(イラスト=小田嶋 隆)
(イラスト=小田嶋 隆)

 2月17日、東京オリンピック・パラリンピックの大会モットー「United by Emotion」が発表された。選定には女優の草刈民代氏らが参加したという。私は、恥ずかしながら「大会モットー」というものがあるとは知らなかった。で、ホームページの解説を見に行った。そもそも大会モットーとは何なのか。

 《大会モットーとは、大会ビジョンを研ぎ澄まし、大会の主催者が世界と共有したいアイデアやコンセプトの本質をとらえる3~5ワードのシンプルな英語のメッセージです。》《参考和訳は「感動で、私たちは一つになる」です。》 とある。わかったようでわからない。そこで、さらにさかのぼって「大会ビジョン」を見に行ってみる。
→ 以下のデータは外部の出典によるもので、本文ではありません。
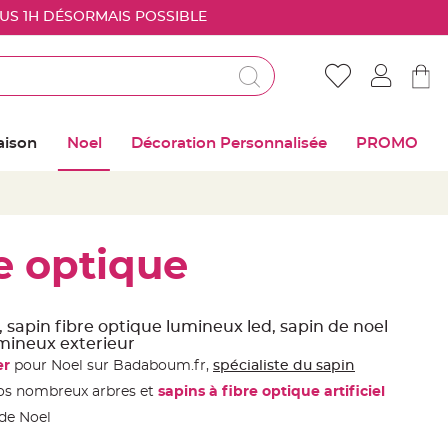
OUS 1H DÉSORMAIS POSSIBLE
Déjà client ?
Connectez vous pour retrouver vos coups de
aison
Noel
Décoration Personnalisée
PROMO
coeur
Me connecter
Mot de passe oublié ?
e optique
Nouveau client ?
, sapin fibre optique lumineux led, sapin de noel
umineux exterieur
Créer mon compte
er
pour Noel sur Badaboum.fr,
spécialiste du sapin
nos nombreux arbres et
sapins à fibre optique artificiel
 de Noel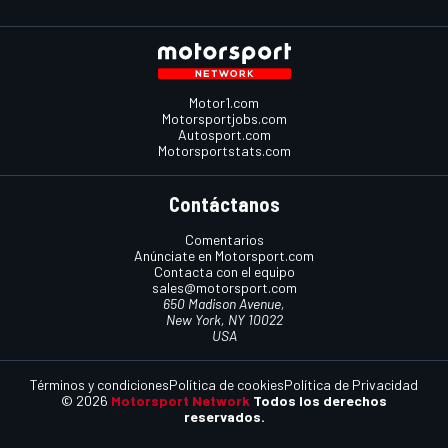
Motor1.com
Motorsportjobs.com
Autosport.com
Motorsportstats.com
Contáctanos
Comentarios
Anúnciate en Motorsport.com
Contacta con el equipo
sales@motorsport.com
650 Madison Avenue,
New York, NY 10022
USA
Términos y condiciones
Política de cookies
Política de Privacidad
© 2026
Motorsport Network
Todos los derechos
reservados.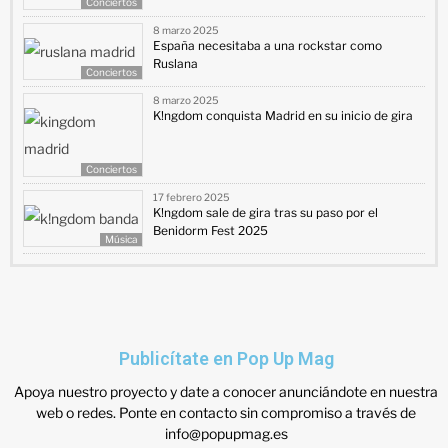
Conciertos
8 marzo 2025
España necesitaba a una rockstar como
Ruslana
Conciertos
8 marzo 2025
K!ngdom conquista Madrid en su inicio de gira
Conciertos
17 febrero 2025
K!ngdom sale de gira tras su paso por el
Benidorm Fest 2025
Música
Publicítate en Pop Up Mag
Apoya nuestro proyecto y date a conocer anunciándote en nuestra
web o redes. Ponte en contacto sin compromiso a través de
info@popupmag.es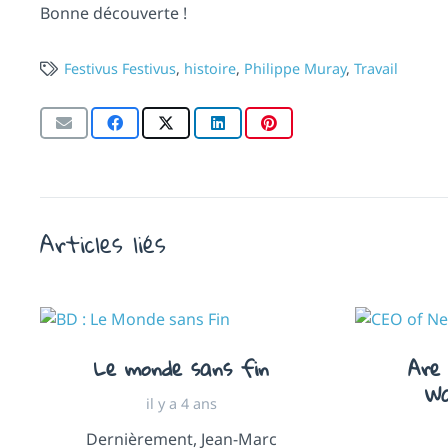
Bonne découverte !
Festivus Festivus
,
histoire
,
Philippe Muray
,
Travail
Articles liés
Le monde sans fin
Are 
Wa
il y a 4 ans
Dernièrement, Jean-Marc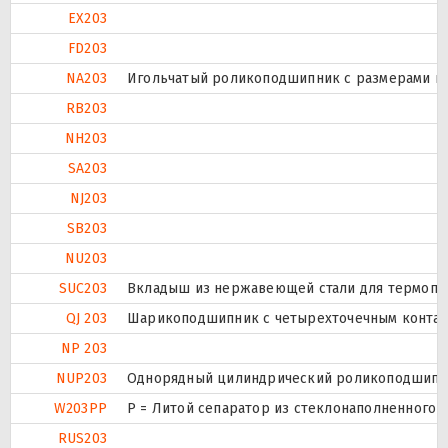
EX203
FD203
NA203
Игольчатый роликоподшипник с размерами по 
RB203
NH203
SA203
NJ203
SB203
NU203
SUC203
Вкладыш из нержавеющей стали для термоплас
QJ 203
Шарикоподшипник с четырехточечным контак
NP 203
NUP203
Однорядный цилиндрический роликоподшипник.
W203PP
P = Литой сепаратор из стеклонаполненного п
RUS203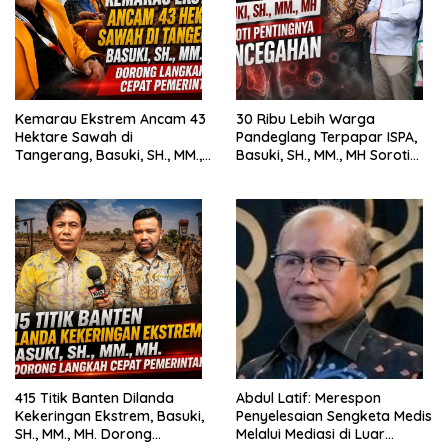
Kemarau Ekstrem Ancam 43
30 Ribu Lebih Warga
Hektare Sawah di
Pandeglang Terpapar ISPA,
Tangerang, Basuki, SH., MM.,
Basuki, SH., MM., MH Soroti
MH. Dorong Langkah Cepat
Pentingnya Pencegahan
Pemerintah
415 Titik Banten Dilanda
Abdul Latif: Merespon
Kekeringan Ekstrem, Basuki,
Penyelesaian Sengketa Medis
SH., MM., MH. Dorong
Melalui Mediasi di Luar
 《スポーツには世界と未来を変える力がある》というメッセージと、その下に、やや小さめの活字で、《1964年の東京大会は日本を大きく変えた。2020年の東京大会は、「すべての人が自己ベストを目指し(全員が自己ベスト)」、「一人ひとりが互いを認め合い(多様性と調和)」、「そして、未来につなげよう(未来への継承)」を3つの基本コンセプトとし、史上最もイノベーティブで、世界にポジティブな改革をもたらす大会とする。》というボディコピーが書かれている。

 正直なところ、ほとんどまったく意図を読み取ることができない。なんだかIT業界の新製品発表会だとかキックオフイベントだとかで、若手経営者がブチあげる意味不明のスピーチみたいに聞こえる。というか、適当に横文字を並べたハッタリにしか見えない。

 もっとも、ビジョンだとかモットーだとかいったものは、しょせんは飾りだ。その種の文言が大会を作っているわけではない。基本的には関係者個々人の努力と忍耐が大会を支えることになるのだろう。